这厢阿蛇进了三角屋,在络晷的示意下盘腿坐在了络晷面前,手放胸口行了个半礼,“主子,我回来了。”
“蛇。”在络晷腿上的络栖见到熟人,往他身上爬。
阿蛇眼波一动,脸色未变,但接住了往他身上爬的络栖,嘴里与主子道,“主子,坤国的皇帝知道你来了。”
他把络栖放到腿上,拿过腰间别着的刀放到他手里让他玩,与主子续道,“他们派了来使与我见面,说想请你入宫,以大礼待之,还请你回个话。”
络晷拿起炉上煮开了的水,倒进放了茶叶的茶壶,“坤京的住处,你找好了?”
“找妥当了,”阿蛇颔首,“定了一处在道观边上的独院,风水尚可,木狼金狗他们看着,那道观的观主其师乃天机道人,此行我们一进,他就迎了上来,说他是你的相熟之人,我未有信他,但他替我们找的这处房屋着实是好,我在寻了一天的落地之处也找不到比这更好的,就应了。”
天机道人?络晷给了阿蛇一杯茶,等他接过道,“我与他是有过几次见面之缘。”
算是相熟之人。
“我是想,就是他存了异心也无事,进了坤京,我们左右都是事。”阿蛇抿了口茶,“我们要用人,就怕他们没有异心,主子你说是不是?”
“嗯。”络晷颔颔首。
这时门边起了声响,阿蛇腿上一道金光突闪,他腿上的络栖不见了,出现在了门边,门边帐帘掀起,头上挽着一髻,背后拖着长发的顾凤走了进来,络栖一伸手,就抱住了她的腿,等着被他母亲抱起来。
“凤姑,住处找好了,我回来报信。”阿蛇转过身,对着她施了一礼,“还有一事要与你禀报。”
顾凤拖着抱着她腿的络栖在络晷身边盘腿,由着她阿郎抱起孩子,与阿蛇略颔了下首,示意他说。
“那原王的妾室,顾瑶你可记得?”
顾凤望着他。
“她回了中原,成了坤国皇帝的妃子。”阿蛇道。
顾凤仅点了下头,络晷正在敲朝他喷口水的儿子的脑袋,闻此言嘴里淡道,“如何成的妃子?”
她不是替原王生下了子嗣?原王已经出来,且不论他与他父亲的关系,就是他已不是凡俗之人可比这一身份,岂可让他儿子的母亲成为他兄弟的妃子?
“她施计帮坤帝陷害了原王,但原王抢走了她的儿子,原王现在已经消失无踪,坤帝的人无法找到他的行踪。”阿蛇与顾凤道,“她找上了我,托我给你带一句话。”

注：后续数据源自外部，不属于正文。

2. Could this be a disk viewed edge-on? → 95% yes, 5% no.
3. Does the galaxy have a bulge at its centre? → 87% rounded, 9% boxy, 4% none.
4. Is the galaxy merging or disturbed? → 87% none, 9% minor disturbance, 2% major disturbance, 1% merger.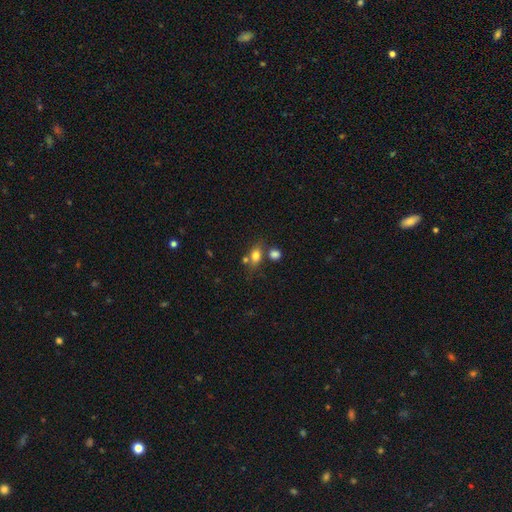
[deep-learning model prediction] Smooth or featured? smooth (77%)
How rounded? in between (68%)
Merging? none (57%)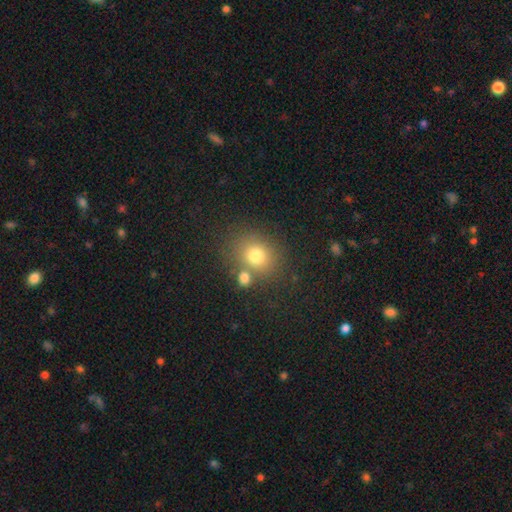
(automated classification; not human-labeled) A smooth galaxy with no disk features (76%) that is round (66%). Merging: none (68%).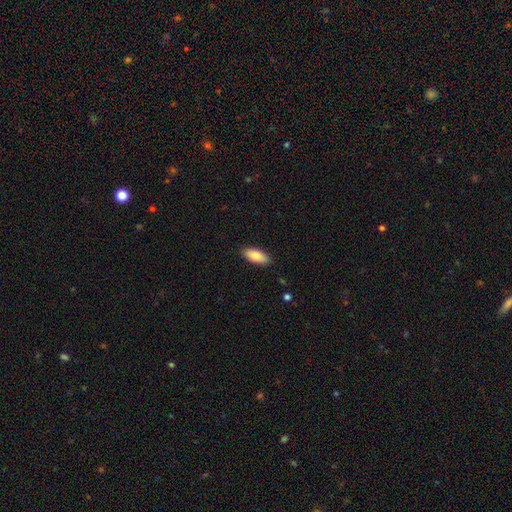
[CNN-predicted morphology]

“她说,只要您能出手相救她儿,她一定会将过补过,以往对不住你的她都会设法补救,京城但凡姓顾之人,她也都会交到你手中。”
阿蛇说完,抬头看着顾凤,“凤姑,你的意思……”
顾凤淡淡一笑,垂下眼,看着在炎热的空气里冒着淡淡雾气的铜壶,“何需用她。”
她一族之长,还用不到一个背弃顾山的背叛者来帮她处理她的族人。
“知了。”阿蛇垂首。
夫妻俩都没打算入皇宫,遂在离坤京只有五百里处时,络晷与俞牙告辞,先行一步,让他日后有空来三清观旁边来找他,俞牙欣然答应,等一行人片刻消失在眼前,绝尘而去,他看着尘土,自语道,“看来,京城要起风浪了。”
**
这日晚上到达坤京城门外,一行人入夜借宿田野,在京城皇宫里的宸帝是夜未就寝,半夜听回来的探子报这一群人近郊后席地歇息,便是那武络族的神主络武也是栖于树下,头上仅遮寸叶,连个行营帐蓬都未打。
丞相孙宾一夜都未离宫,一帝一臣一人卧榻,一人靠着椅子打了个盹,等到了探子来报,孙宾抚了抚下巴垂着的白须,道,“他们未就夜入城,看来是想明早从城门而进。”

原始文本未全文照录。